### Exercise directions
Return the data below exactly, minus the pictures.

[Dataset entries]
══════════

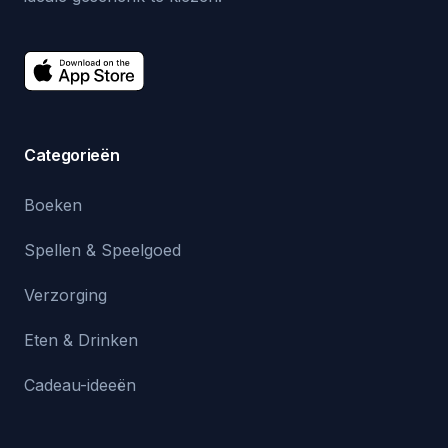
Categorieën
Boeken
Spellen & Speelgoed
Verzorging
Eten & Drinken
Cadeau-ideeën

══════════

### Result of the exercise
Categorieën
Boeken
Spellen & Speelgoed
Verzorging
Eten & Drinken
Cadeau-ideeën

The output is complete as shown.